### Records supplied
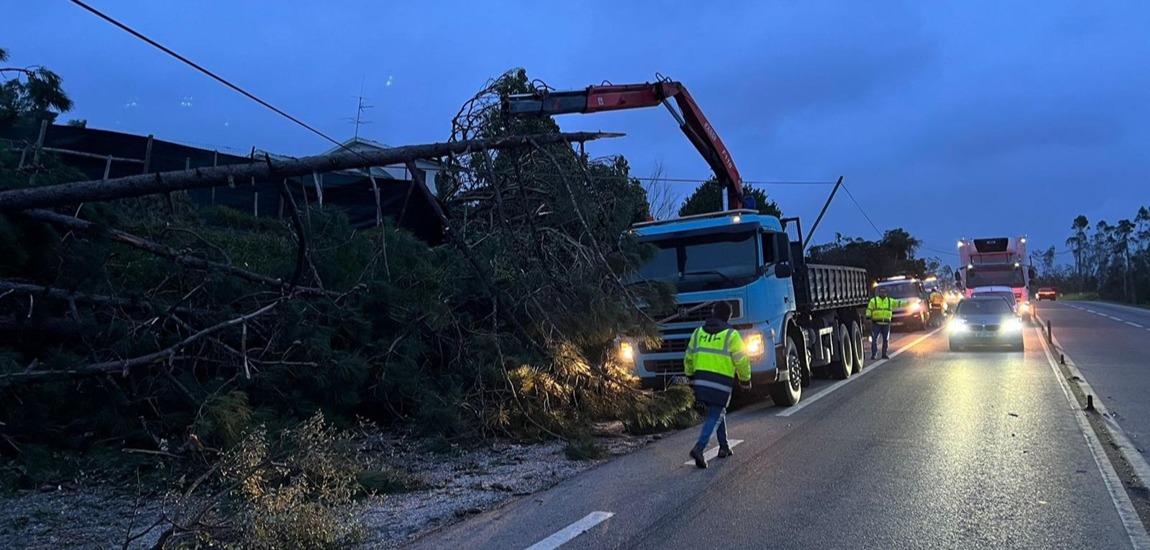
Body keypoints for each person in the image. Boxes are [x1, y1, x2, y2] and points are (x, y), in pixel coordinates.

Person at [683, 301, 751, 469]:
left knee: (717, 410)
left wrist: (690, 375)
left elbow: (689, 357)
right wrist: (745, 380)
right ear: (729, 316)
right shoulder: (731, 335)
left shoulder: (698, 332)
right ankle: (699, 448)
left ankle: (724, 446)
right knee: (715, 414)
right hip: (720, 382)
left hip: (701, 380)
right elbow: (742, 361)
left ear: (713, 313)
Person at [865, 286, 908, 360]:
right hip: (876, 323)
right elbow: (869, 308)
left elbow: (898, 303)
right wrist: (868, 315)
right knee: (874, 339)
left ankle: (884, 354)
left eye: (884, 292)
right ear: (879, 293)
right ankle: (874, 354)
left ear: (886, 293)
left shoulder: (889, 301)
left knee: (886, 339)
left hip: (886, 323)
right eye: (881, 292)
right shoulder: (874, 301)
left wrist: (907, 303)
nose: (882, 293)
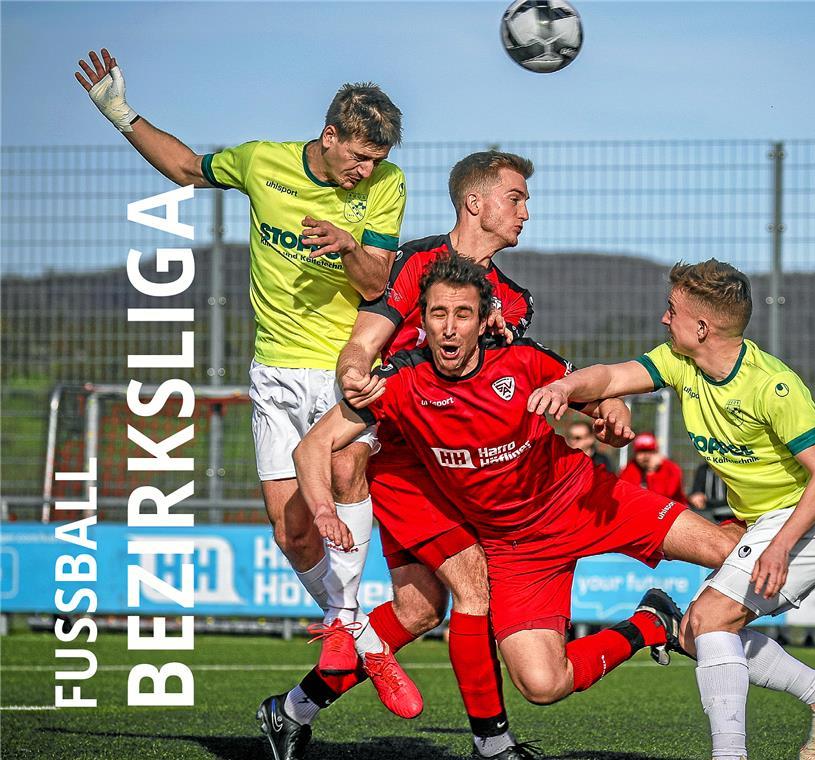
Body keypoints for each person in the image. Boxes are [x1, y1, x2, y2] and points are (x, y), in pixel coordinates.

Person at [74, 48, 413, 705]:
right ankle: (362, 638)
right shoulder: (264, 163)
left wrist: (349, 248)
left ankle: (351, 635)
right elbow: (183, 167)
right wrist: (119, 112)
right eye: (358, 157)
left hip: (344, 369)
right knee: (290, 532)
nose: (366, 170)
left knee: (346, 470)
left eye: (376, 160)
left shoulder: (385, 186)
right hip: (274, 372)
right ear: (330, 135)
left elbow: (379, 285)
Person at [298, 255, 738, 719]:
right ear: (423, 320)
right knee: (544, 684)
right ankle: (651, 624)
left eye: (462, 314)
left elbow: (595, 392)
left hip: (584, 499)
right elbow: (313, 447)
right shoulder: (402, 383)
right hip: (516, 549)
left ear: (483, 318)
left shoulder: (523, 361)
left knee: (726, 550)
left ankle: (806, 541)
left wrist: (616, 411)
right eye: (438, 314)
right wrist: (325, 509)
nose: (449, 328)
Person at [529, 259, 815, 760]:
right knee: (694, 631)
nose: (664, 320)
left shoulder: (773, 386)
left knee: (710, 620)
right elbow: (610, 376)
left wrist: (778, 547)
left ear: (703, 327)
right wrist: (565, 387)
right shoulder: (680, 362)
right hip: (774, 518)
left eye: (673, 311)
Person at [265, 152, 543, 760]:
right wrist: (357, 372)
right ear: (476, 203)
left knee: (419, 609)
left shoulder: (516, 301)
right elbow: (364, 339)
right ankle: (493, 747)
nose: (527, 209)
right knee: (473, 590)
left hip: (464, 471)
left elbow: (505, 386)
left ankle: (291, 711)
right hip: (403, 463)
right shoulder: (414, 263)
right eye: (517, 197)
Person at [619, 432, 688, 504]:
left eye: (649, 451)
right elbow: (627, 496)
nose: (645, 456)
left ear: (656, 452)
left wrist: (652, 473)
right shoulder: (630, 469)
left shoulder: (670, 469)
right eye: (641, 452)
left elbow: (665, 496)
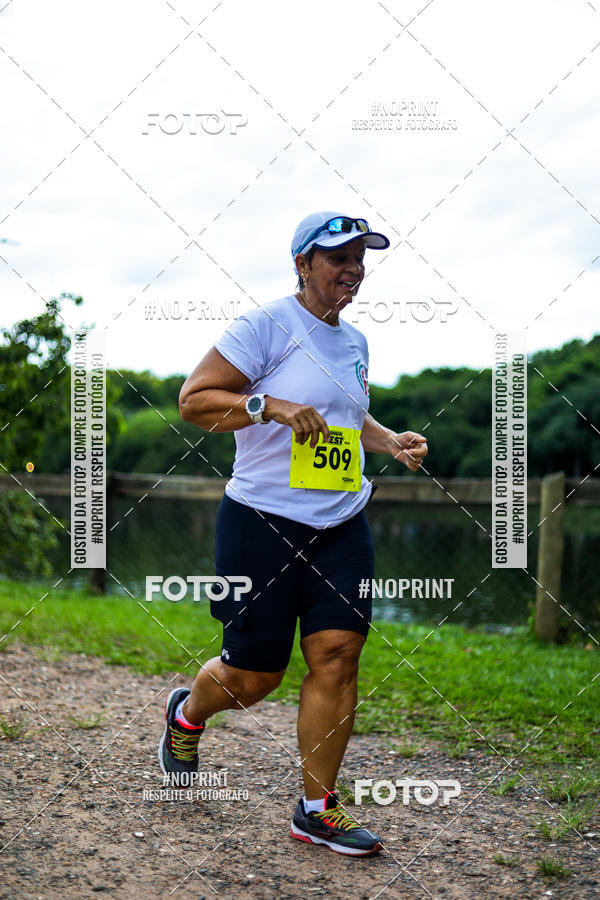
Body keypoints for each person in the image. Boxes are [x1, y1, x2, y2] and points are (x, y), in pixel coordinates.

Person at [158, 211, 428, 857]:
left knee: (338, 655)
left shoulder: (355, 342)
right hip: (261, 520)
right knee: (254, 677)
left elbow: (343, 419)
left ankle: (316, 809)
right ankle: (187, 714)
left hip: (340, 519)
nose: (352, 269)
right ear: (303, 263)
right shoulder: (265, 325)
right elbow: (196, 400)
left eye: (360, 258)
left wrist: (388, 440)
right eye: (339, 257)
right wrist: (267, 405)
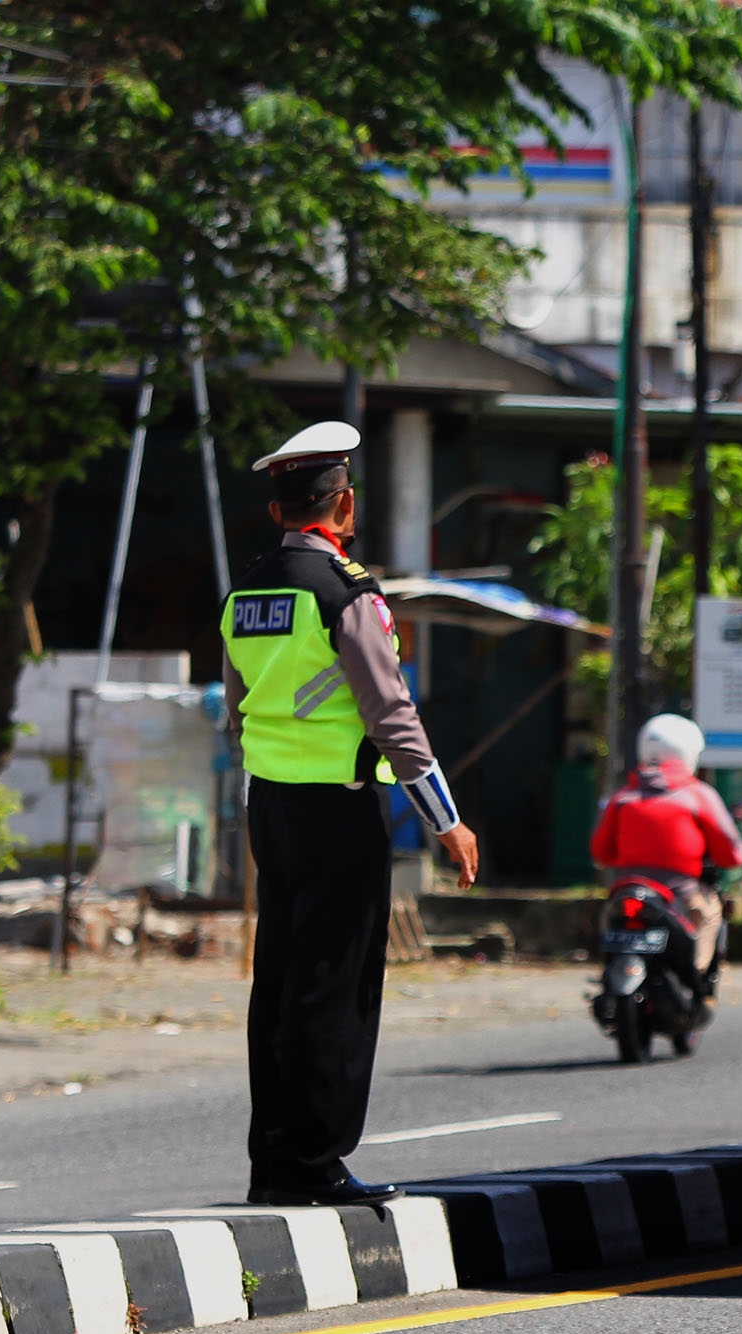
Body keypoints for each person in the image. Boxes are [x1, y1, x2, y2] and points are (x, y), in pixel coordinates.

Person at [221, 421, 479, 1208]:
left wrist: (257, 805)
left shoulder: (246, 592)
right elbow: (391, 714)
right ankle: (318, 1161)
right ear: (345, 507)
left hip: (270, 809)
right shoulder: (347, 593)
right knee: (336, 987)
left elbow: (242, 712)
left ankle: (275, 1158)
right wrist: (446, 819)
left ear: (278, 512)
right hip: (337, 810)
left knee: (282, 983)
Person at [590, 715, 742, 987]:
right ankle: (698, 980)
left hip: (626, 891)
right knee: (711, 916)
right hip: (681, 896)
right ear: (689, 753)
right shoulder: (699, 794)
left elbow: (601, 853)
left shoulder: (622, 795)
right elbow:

### What you need to do
Reproduce the entries above exactly, though not their pictures.

### Answer section
Body keypoints for each person in the image. Boxes are [x1, y1, x2, y2] and points are (x, y), in pixel coordinates.

Person at [683, 301, 751, 469]:
left knee: (717, 410)
left wrist: (690, 375)
left elbow: (689, 357)
right wrist: (745, 380)
right ear: (729, 316)
right shoulder: (731, 335)
left shoulder: (698, 332)
right ankle: (699, 448)
left ankle: (724, 446)
right knee: (715, 414)
right hip: (720, 382)
left hip: (701, 380)
right elbow: (742, 361)
left ear: (713, 313)
Person at [865, 286, 908, 360]:
right hip: (876, 323)
right elbow: (869, 308)
left elbow: (898, 303)
right wrist: (868, 315)
right knee: (874, 339)
left ankle: (884, 354)
left eye: (884, 292)
right ear: (879, 293)
right ankle: (874, 354)
left ear: (886, 293)
left shoulder: (889, 301)
left knee: (886, 339)
left hip: (886, 323)
right eye: (881, 292)
right shoulder: (874, 301)
left wrist: (907, 303)
nose: (882, 293)
Body keypoints for each person in the image. Boxes are [x1, y1, x2, y2] and points are (x, y), in pixel coordinates.

Person at [74, 48, 413, 705]:
right ankle: (362, 638)
right shoulder: (264, 163)
left wrist: (349, 248)
left ankle: (351, 635)
right elbow: (183, 167)
right wrist: (119, 112)
right eye: (358, 157)
left hip: (344, 369)
right knee: (290, 532)
nose: (366, 170)
left knee: (346, 470)
left eye: (376, 160)
left shoulder: (385, 186)
right hip: (274, 372)
right ear: (330, 135)
left elbow: (379, 285)
Person at [298, 255, 738, 719]:
right ear: (423, 320)
right knee: (544, 684)
right ankle: (651, 624)
left eye: (462, 314)
left elbow: (595, 392)
left hip: (584, 499)
right elbow: (313, 447)
right shoulder: (402, 383)
right hip: (516, 549)
left ear: (483, 318)
left shoulder: (523, 361)
left knee: (726, 550)
left ankle: (806, 541)
left wrist: (616, 411)
right eye: (438, 314)
right wrist: (325, 509)
nose: (449, 328)
Person at [529, 259, 815, 760]:
right knee: (694, 631)
nose: (664, 320)
left shoulder: (773, 386)
left knee: (710, 620)
right elbow: (610, 376)
left wrist: (778, 547)
left ear: (703, 327)
right wrist: (565, 387)
right shoulder: (680, 362)
right hip: (774, 518)
left eye: (673, 311)
Person at [265, 152, 543, 760]:
right wrist: (357, 372)
right ear: (476, 203)
left knee: (419, 609)
left shoulder: (516, 301)
right elbow: (364, 339)
right ankle: (493, 747)
nose: (527, 209)
right knee: (473, 590)
left hip: (464, 471)
left elbow: (505, 386)
left ankle: (291, 711)
right hip: (403, 463)
right shoulder: (414, 263)
right eye: (517, 197)
Person at [619, 432, 688, 504]:
left eye: (649, 451)
right elbow: (627, 496)
nose: (645, 456)
left ear: (656, 452)
left wrist: (652, 473)
right shoulder: (630, 469)
left shoulder: (670, 469)
right eye: (641, 452)
left elbow: (665, 496)
Body keypoints for each person in the image. Boxes are [x1, y1, x2, y2] and points are (x, y), in pixel coordinates.

Person at [158, 211, 428, 857]:
left knee: (338, 655)
left shoulder: (355, 342)
right hip: (261, 520)
right knee: (254, 677)
left elbow: (343, 419)
left ankle: (316, 809)
right ankle: (187, 714)
left hip: (340, 519)
nose: (352, 269)
right ear: (303, 263)
right shoulder: (265, 325)
right elbow: (196, 400)
left eye: (360, 258)
left wrist: (388, 440)
right eye: (339, 257)
right wrist: (267, 405)
Body keypoints for each person in the image. Boxes are [x1, y1, x2, y2] and points are (x, y), in pixel coordinates.

Person at [221, 421, 479, 1208]:
left wrist: (257, 805)
left shoulder: (246, 592)
right elbow: (391, 714)
right ankle: (318, 1161)
right ear: (345, 507)
left hip: (270, 809)
right shoulder: (347, 593)
right knee: (336, 987)
left elbow: (242, 712)
left ankle: (275, 1158)
right wrist: (446, 819)
left ear: (278, 512)
right hip: (337, 810)
left knee: (282, 983)
Person at [590, 715, 742, 987]:
right ankle: (698, 980)
left hip: (626, 891)
right knee: (711, 916)
right hip: (681, 896)
right ear: (689, 753)
right shoulder: (699, 794)
left elbow: (601, 853)
left shoulder: (622, 795)
right elbow:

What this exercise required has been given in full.